**Document excerpt**
* START *
Spoilers will remain at a minimum setting.
Jon Favreau chose his setting both in time and space well. The Empire has fallen. The galaxy is still recovering. In the backwater worlds (the Outer Rim?) staying alive sometimes means hunting other people down. That is the way of the bounty hunter. This is definitely a fresh take on the galaxy far, far away as we follow the life of one of the mysterious folk that never take off their helmets. This is Disney’s the Mandalorian, and rather than give us a grand epic tale of fight against tyranny, this story goes into the criminal underworld of the people willing to cash in the wanted.
The Mandalore is Disney Plus’ first live action Star Wars property. Written and created by Jon Favreau, this story puts the focus on a member of the Mandalorians, a bounty hunter not unlike Jango or the infamous Boba Fett. In a very Sergio-Leone-Clint-Eastwood fashion, the Mandalore (Pedro Pascal) does not have a name. The leader of the local bounty hunter’s guild, Greef Karga (Carl Weathers) refers to him as “Mando”.
Mando takes an mysterious assignment in which he has to retrieve a living asset, one he can only locate with a fob. His client (Werner Herzog), a man who seems to have some connections to the Imperial Remnant, entices him with a sample of the reward: Beskar steel, a material revered by the Mandalorians. Mando as it turns out, is hardly the only one left. There’s a small community of Mandalorians that operate in the shadows, including The Armorer (Emily Swallow) who makes a pauldron for him out of the Belkar steel.
The adventures of Mando will take him to new worlds with some similar faces. As he tracks down the asset, he will run into the scavenger Jawas, violent Trandoshans, a bounty hunter droid IG-11 and a very friendly Ugnaught called Kuiil (Nick Nolte). That is not to say there’s also an abundance of new species, but the show seems to know not to reveal all of its cards at once which is a welcome change. The starships also seem destined to be well-thought so far we’ve only seen the gunship Razor Crest used by Mando. Besides some glances to some new craft and the appearance of a Jawa Sandcrawler. I have high hopes we’ll get to see more vehicles soon.
* END *
Some records:
* START *
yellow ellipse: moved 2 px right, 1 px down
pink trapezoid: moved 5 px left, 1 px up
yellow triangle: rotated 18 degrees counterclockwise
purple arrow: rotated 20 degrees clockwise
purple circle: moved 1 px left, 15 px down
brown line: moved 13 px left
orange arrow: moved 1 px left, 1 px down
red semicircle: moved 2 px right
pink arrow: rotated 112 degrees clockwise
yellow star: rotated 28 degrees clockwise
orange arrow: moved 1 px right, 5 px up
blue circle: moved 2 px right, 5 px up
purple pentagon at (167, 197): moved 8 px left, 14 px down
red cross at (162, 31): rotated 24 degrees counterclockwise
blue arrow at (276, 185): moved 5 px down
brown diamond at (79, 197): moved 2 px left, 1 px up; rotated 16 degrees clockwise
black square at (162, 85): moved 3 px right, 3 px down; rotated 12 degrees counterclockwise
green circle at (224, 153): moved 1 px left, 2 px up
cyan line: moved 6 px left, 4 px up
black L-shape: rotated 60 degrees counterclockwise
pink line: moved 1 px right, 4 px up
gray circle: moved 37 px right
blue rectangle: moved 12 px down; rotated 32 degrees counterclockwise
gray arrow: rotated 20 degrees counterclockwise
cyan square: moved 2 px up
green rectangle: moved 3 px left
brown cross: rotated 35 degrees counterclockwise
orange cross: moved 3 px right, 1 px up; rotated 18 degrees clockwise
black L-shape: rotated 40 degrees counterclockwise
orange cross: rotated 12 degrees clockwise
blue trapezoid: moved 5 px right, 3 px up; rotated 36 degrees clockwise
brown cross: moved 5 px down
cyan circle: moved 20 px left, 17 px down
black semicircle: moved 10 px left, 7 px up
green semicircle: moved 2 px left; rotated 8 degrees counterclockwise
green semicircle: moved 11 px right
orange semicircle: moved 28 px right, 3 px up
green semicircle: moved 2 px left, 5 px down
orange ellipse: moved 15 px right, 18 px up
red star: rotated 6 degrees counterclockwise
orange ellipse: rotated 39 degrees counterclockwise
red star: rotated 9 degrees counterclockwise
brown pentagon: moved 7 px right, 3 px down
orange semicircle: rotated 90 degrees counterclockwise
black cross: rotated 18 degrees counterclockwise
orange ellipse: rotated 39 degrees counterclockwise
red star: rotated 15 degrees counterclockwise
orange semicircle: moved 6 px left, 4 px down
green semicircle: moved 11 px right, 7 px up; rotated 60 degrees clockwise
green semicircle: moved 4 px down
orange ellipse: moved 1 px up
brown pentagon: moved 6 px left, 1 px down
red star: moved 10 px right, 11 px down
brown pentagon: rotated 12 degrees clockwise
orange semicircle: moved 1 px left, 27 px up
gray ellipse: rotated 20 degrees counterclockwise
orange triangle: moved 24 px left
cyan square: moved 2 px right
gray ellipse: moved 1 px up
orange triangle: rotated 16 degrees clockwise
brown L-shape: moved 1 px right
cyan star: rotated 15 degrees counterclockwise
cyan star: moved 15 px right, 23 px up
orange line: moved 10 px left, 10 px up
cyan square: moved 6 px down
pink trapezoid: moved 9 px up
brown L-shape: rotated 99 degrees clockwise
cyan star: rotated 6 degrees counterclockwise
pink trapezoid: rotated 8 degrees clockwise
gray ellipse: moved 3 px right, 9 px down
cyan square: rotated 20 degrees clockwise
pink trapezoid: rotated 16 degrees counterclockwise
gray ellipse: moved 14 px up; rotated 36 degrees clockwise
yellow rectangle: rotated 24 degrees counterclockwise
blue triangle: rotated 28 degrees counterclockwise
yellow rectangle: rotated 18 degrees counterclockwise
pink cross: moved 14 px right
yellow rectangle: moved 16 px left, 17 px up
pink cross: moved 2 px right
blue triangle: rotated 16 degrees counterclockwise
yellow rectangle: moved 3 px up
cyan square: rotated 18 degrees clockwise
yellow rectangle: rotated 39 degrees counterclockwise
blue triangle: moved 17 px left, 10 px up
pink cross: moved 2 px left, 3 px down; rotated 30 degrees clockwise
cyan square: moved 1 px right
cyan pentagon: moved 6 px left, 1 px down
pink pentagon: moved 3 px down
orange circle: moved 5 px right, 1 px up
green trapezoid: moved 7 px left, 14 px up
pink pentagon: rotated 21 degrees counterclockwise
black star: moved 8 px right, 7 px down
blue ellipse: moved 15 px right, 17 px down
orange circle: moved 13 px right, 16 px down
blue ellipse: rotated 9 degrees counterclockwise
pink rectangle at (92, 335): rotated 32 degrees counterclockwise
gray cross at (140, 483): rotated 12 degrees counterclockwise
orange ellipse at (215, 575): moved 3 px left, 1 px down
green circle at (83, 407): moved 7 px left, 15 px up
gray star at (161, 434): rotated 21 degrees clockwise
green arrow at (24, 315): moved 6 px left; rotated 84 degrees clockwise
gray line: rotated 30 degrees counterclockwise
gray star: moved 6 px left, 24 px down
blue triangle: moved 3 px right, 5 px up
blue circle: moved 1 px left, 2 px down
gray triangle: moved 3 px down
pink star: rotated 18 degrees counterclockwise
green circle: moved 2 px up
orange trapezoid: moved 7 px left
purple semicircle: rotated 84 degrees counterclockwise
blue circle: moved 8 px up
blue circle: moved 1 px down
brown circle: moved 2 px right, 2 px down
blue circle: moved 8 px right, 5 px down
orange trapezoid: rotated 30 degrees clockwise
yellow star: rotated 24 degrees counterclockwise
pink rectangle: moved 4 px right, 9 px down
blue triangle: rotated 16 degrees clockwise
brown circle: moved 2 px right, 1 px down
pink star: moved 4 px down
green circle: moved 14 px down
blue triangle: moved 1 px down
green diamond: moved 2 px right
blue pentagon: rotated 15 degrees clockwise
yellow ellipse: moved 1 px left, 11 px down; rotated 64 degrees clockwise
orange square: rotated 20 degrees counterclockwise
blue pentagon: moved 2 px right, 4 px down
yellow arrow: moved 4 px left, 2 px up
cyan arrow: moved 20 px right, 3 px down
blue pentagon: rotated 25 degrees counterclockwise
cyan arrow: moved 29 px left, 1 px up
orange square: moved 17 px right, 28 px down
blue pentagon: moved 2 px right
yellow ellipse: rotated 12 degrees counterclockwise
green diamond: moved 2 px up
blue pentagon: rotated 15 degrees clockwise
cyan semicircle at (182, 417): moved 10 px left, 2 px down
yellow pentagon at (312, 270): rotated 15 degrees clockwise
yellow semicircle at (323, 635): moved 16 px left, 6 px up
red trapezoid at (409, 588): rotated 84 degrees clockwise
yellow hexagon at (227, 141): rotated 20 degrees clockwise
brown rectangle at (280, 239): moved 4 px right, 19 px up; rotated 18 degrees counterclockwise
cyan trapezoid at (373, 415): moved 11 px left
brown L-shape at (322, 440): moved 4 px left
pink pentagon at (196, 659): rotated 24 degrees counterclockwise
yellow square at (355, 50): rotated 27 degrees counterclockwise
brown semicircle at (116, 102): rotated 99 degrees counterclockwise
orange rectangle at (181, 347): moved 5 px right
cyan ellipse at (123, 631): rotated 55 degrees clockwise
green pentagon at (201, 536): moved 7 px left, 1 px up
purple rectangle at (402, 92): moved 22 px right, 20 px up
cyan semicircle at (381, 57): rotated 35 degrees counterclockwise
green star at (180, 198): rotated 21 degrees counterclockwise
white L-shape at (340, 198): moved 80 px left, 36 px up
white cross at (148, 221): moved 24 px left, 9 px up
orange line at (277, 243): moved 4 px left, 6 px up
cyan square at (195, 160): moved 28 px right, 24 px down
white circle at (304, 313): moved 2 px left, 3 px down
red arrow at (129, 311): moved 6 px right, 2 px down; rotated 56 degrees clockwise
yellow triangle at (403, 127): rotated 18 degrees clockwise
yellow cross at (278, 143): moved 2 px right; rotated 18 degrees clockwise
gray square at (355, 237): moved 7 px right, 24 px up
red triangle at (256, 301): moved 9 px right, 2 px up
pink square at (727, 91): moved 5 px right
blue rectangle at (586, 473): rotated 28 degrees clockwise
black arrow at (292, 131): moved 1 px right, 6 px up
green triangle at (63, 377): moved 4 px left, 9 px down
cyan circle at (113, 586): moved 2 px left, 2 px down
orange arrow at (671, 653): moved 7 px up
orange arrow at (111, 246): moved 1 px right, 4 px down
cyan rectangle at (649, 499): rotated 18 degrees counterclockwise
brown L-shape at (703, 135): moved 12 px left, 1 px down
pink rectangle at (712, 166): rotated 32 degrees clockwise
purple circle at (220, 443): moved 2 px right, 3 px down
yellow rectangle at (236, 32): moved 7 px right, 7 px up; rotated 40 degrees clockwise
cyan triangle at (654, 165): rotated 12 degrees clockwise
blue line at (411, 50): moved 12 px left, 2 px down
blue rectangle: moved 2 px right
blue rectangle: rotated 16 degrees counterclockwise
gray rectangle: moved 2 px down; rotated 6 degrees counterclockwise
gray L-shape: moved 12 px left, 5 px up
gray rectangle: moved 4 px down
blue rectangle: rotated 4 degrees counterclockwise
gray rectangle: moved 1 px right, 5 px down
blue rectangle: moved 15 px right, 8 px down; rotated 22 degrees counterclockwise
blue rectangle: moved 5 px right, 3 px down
* END *
**Directions**
**1)** Extract the passage of the Mandalorian review from "Spoilers will remain" to "in the wanted.".
**2)** Decide whether each statement agrees with the Mandalorian review. Answer yes or no, and quote the words of the review that settle it.
(a) Greef Karga is played by Carl Weathers.
(b) Mando's client tempts him with a sample of Beskar steel.
(c) The story takes place while the Empire still rules the galaxy.
**3)** Carry on writing the Mandalorian review from the point where it ends.

**Answers per task**
**1)**
Spoilers will remain at a minimum setting.
Jon Favreau chose his setting both in time and space well. The Empire has fallen. The galaxy is still recovering. In the backwater worlds (the Outer Rim?) staying alive sometimes means hunting other people down. That is the way of the bounty hunter. This is definitely a fresh take on the galaxy far, far away as we follow the life of one of the mysterious folk that never take off their helmets. This is Disney’s the Mandalorian, and rather than give us a grand epic tale of fight against tyranny, this story goes into the criminal underworld of the people willing to cash in the wanted.

**2)**
(a) Yes: "The leader of the local bounty hunter’s guild, Greef Karga (Carl Weathers) refers to him as “Mando”."
(b) Yes: "entices him with a sample of the reward: Beskar steel"
(c) No: "The Empire has fallen."

**3)**
The story is obviously a space age take on a western, with gunfights, ambushes, shady deals and double-crossing for good measure. You’d think that with a character that always has a helmet on, the chances for character development will be null. And yet, we’re getting to know the character through flashbacks recounting some traumatic event in his childhood. The Mandalorians themselves live by some sort of code, albeit one that allows them to take money for hunting people down. Pedro Pascal has his work cut out for him as supposedly his people never take off the helmet.
Highly recommended if you’re looking for space action without the opera. The show is taking a rather grittier and yet more humble approach at the galaxy far, far away by aiming its sights at an individual story instead of a grand sweeping epic. The story has less grandiose implications, but feels stronger and more focused. The western genre is alive and well here. Only three out of eight episodes in, and it does feel like the show knows how to have fun. Follow it we will.
That will do for now.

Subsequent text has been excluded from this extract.